MNIST Classification Example in NengoDL

yadams · September 20, 2019, 5:32pm

Hi Nengo team! I am relatively new to Nengo and SNNs (~2 months of reading documentation, following along with examples, etc.), but I have done a little more work with image classification and regular CNNs.

Main focus of this topic: Why does the exact same architecture/setup have such different training losses and test accuracies between MNIST and Fashion MNIST? I am aware that MNIST is essentially a “solved” dataset, and Fashion MNIST is more challenging.
My classification error after training with MNIST is 0.75% (same as if I used pretrained weights), and the training loss is 0.8347, which seems rather large for MNIST compared to similar architectures in TF/Keras.
However, the classification error I get after training with Fashion MNIST is ~33.31%, with a training loss of 61.3385.

The example is from the Jupyter Notebook here, but instead of loading in pretrained weights, I’ve set do_training = True to train it on my own.

Keeping all else the same, there were only a few changes I made to the code.

I imported each dataset from Keras, rather than via the urlretrieve method.
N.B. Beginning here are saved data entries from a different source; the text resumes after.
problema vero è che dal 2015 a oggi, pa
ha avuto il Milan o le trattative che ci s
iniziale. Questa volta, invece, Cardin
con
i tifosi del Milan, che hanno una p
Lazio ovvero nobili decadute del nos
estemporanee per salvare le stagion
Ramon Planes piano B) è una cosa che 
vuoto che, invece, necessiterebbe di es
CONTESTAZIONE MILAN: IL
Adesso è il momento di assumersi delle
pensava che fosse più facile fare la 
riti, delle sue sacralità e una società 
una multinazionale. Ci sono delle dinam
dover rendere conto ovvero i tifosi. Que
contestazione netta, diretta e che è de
This is because the latter method had a training set of 50000 samples, rather than 60000.
I increased n_steps from 30 to 100.
I wanted to use the entire test set to test the network, but the example reduced the number of test images to speed up the example. All I did was remove both minibatch_size*2 parts from the code below.

test_data = { inp: np.tile(test_data[0][:minibatch_size*2, None, :], (1, n_steps, 1)), out_p_filt: np.tile(test_data[1][:minibatch_size*2, None, :], (1, n_steps, 1))}

Why is there such a drastic difference in accuracy/loss between MNIST and Fashion MNIST?
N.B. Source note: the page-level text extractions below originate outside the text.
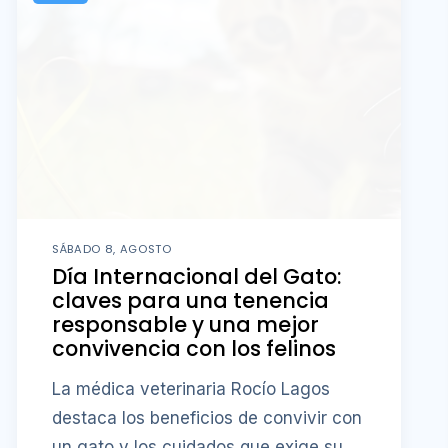
SÁBADO 8, AGOSTO
Día Internacional del Gato:
claves para una tenencia
responsable y una mejor
convivencia con los felinos
La médica veterinaria Rocío Lagos
destaca los beneficios de convivir con
un gato y los cuidados que exige su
Follow-up questions related to this classification example:

What was the rationale for configuring max_rates, intercepts, amplitude of the LIF neuron, and synapse of the out_p_filt probe to those specific values?
Is there any benefit to setting trainable=True in configure_settings? (“we could train [the nengo objects] if we wanted, but they don’t add any representational power.”)
Why use average pooling (as opposed to max pooling)?
How do you get test loss?

Thank you in advance for your help!

drasmuss · September 20, 2019, 6:27pm

Hi yadams!

I think the answer to this is just the point you raised above (“MNIST is essentially a “solved” dataset, and Fashion MNIST is more challenging”). That example is tailored to solve MNIST as simply/quickly as possible, it isn’t designed to be a general solution for classification. So I wouldn’t expect it to produce similar accuracy when applied to a different data set.

We typically set amplitude to 1/max_rates, so that the overall output of a neuron will be ~1. Other than that, those were just values that worked well after a small amount of manual hyperparameter searching.
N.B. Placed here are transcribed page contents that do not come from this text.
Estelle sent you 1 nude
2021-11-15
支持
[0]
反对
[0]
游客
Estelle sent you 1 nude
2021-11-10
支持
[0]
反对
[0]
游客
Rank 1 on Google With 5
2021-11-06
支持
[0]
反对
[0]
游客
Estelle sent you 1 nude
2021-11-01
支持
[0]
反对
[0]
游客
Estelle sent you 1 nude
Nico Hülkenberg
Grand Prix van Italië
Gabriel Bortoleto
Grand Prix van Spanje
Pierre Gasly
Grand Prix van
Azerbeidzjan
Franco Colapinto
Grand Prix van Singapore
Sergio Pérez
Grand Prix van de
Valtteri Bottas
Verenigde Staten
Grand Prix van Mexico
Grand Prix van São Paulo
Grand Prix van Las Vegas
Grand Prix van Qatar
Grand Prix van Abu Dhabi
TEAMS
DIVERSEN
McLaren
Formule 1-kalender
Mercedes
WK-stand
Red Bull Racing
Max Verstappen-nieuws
In my experience there is no benefit in setting trainable=True in that example. But that would depend on the network; with other network structures (which make more use of Nengo objects, rather than relying on tensor_layers) then we would definitely want to be optimizing the Nengo parameters.

No strong reason, it’s just the one we picked for demonstration purposes in that example.

The test loss is being computed in that example, with e.g. these lines

print("error after training: %.2f%%" % sim.loss(
    test_data, {out_p_filt: classification_error}))

Hope that helps, let us know if you have any other questions.

yadams · September 20, 2019, 6:53pm

Thanks for the quick response. I do have one more clarification question.

The resulting output of that print statement is something like
Calculation finished in 1:15:42
error after training: 0.75%

So in this case, loss and accuracy are essentially opposite(?) ways to measure the error by the network? i.e. accuracy = 100 - error_after_training?

drasmuss · September 20, 2019, 9:14pm

Loss is a general term for the result of applying some evaluation function to the output of a network (https://en.wikipedia.org/wiki/Loss_function). It doesn’t refer to a particular function, so it isn’t really the “opposite” of anything.

“Accuracy” refers to a particular loss function (classification accuracy). It measures the number of correctly classified inputs. Classification error is the opposite of classification accuracy (the number of inputs classified incorrectly).

But you could have another loss function, such as mean squared error, that you also evaluate for your network. The mean squared error has no real relation to classification accuracy or classification error, it is just a different way of measuring the output of the network.

I’m not sure if that answers your question or not?